[Work instruction]
Exactly as they stand, set down the following records once more.

[Dataset entries]
* * * * * * * * *

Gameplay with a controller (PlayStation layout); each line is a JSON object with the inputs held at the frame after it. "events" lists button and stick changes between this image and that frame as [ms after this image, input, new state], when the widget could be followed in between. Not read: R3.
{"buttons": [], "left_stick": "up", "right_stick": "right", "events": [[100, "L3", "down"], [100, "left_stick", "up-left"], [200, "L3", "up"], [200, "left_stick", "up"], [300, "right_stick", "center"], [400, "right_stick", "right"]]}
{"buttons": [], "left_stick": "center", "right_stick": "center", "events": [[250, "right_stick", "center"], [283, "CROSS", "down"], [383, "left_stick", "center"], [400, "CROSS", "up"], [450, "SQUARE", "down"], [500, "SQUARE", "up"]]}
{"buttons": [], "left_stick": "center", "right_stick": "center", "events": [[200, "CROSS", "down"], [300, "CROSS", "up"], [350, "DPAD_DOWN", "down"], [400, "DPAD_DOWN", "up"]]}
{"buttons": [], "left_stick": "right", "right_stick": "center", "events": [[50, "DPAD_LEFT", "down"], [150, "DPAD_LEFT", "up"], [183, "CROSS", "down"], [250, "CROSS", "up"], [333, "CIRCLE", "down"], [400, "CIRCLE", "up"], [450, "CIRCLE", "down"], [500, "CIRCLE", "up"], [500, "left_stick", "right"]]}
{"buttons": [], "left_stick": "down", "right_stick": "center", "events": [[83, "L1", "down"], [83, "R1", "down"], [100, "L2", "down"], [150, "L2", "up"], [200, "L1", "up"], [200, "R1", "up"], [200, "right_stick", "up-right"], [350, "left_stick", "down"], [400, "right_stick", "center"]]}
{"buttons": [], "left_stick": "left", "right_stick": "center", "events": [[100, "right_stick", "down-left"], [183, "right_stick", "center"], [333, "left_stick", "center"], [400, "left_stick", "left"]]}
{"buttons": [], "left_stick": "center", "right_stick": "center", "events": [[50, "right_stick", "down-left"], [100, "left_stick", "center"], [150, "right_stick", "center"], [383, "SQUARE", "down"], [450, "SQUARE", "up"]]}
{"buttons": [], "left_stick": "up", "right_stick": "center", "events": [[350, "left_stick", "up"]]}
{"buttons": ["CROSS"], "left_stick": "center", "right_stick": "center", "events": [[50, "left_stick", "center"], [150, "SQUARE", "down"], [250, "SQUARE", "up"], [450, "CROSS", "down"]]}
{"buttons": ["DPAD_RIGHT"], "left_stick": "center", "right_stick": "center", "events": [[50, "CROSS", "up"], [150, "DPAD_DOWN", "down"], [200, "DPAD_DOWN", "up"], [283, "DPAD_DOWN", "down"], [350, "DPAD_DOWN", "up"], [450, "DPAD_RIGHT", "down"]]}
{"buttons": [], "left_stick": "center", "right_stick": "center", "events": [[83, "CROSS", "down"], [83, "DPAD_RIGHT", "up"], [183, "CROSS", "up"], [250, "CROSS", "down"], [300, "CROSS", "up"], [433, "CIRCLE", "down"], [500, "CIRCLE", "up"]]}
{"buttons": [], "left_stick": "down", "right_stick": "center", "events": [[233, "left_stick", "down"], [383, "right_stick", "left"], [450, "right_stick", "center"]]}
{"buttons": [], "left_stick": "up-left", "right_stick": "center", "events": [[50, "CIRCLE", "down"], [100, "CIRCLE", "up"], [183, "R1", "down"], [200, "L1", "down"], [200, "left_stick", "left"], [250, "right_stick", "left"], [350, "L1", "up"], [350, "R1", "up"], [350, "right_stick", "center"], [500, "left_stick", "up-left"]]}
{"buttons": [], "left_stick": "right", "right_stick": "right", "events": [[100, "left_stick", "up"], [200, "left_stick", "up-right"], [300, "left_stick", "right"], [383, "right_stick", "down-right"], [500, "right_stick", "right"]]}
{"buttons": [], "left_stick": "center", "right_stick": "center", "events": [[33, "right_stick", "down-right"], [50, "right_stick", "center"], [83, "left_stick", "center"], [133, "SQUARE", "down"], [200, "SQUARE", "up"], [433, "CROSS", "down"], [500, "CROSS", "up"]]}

* * * * * * * * *

[Completed task]
Gameplay with a controller (PlayStation layout); each line is a JSON object with the inputs held at the frame after it. "events" lists button and stick changes between this image and that frame as [ms after this image, input, new state], when the widget could be followed in between. Not read: R3.
{"buttons": [], "left_stick": "up", "right_stick": "right", "events": [[100, "L3", "down"], [100, "left_stick", "up-left"], [200, "L3", "up"], [200, "left_stick", "up"], [300, "right_stick", "center"], [400, "right_stick", "right"]]}
{"buttons": [], "left_stick": "center", "right_stick": "center", "events": [[250, "right_stick", "center"], [283, "CROSS", "down"], [383, "left_stick", "center"], [400, "CROSS", "up"], [450, "SQUARE", "down"], [500, "SQUARE", "up"]]}
{"buttons": [], "left_stick": "center", "right_stick": "center", "events": [[200, "CROSS", "down"], [300, "CROSS", "up"], [350, "DPAD_DOWN", "down"], [400, "DPAD_DOWN", "up"]]}
{"buttons": [], "left_stick": "right", "right_stick": "center", "events": [[50, "DPAD_LEFT", "down"], [150, "DPAD_LEFT", "up"], [183, "CROSS", "down"], [250, "CROSS", "up"], [333, "CIRCLE", "down"], [400, "CIRCLE", "up"], [450, "CIRCLE", "down"], [500, "CIRCLE", "up"], [500, "left_stick", "right"]]}
{"buttons": [], "left_stick": "down", "right_stick": "center", "events": [[83, "L1", "down"], [83, "R1", "down"], [100, "L2", "down"], [150, "L2", "up"], [200, "L1", "up"], [200, "R1", "up"], [200, "right_stick", "up-right"], [350, "left_stick", "down"], [400, "right_stick", "center"]]}
{"buttons": [], "left_stick": "left", "right_stick": "center", "events": [[100, "right_stick", "down-left"], [183, "right_stick", "center"], [333, "left_stick", "center"], [400, "left_stick", "left"]]}
{"buttons": [], "left_stick": "center", "right_stick": "center", "events": [[50, "right_stick", "down-left"], [100, "left_stick", "center"], [150, "right_stick", "center"], [383, "SQUARE", "down"], [450, "SQUARE", "up"]]}
{"buttons": [], "left_stick": "up", "right_stick": "center", "events": [[350, "left_stick", "up"]]}
{"buttons": ["CROSS"], "left_stick": "center", "right_stick": "center", "events": [[50, "left_stick", "center"], [150, "SQUARE", "down"], [250, "SQUARE", "up"], [450, "CROSS", "down"]]}
{"buttons": ["DPAD_RIGHT"], "left_stick": "center", "right_stick": "center", "events": [[50, "CROSS", "up"], [150, "DPAD_DOWN", "down"], [200, "DPAD_DOWN", "up"], [283, "DPAD_DOWN", "down"], [350, "DPAD_DOWN", "up"], [450, "DPAD_RIGHT", "down"]]}
{"buttons": [], "left_stick": "center", "right_stick": "center", "events": [[83, "CROSS", "down"], [83, "DPAD_RIGHT", "up"], [183, "CROSS", "up"], [250, "CROSS", "down"], [300, "CROSS", "up"], [433, "CIRCLE", "down"], [500, "CIRCLE", "up"]]}
{"buttons": [], "left_stick": "down", "right_stick": "center", "events": [[233, "left_stick", "down"], [383, "right_stick", "left"], [450, "right_stick", "center"]]}
{"buttons": [], "left_stick": "up-left", "right_stick": "center", "events": [[50, "CIRCLE", "down"], [100, "CIRCLE", "up"], [183, "R1", "down"], [200, "L1", "down"], [200, "left_stick", "left"], [250, "right_stick", "left"], [350, "L1", "up"], [350, "R1", "up"], [350, "right_stick", "center"], [500, "left_stick", "up-left"]]}
{"buttons": [], "left_stick": "right", "right_stick": "right", "events": [[100, "left_stick", "up"], [200, "left_stick", "up-right"], [300, "left_stick", "right"], [383, "right_stick", "down-right"], [500, "right_stick", "right"]]}
{"buttons": [], "left_stick": "center", "right_stick": "center", "events": [[33, "right_stick", "down-right"], [50, "right_stick", "center"], [83, "left_stick", "center"], [133, "SQUARE", "down"], [200, "SQUARE", "up"], [433, "CROSS", "down"], [500, "CROSS", "up"]]}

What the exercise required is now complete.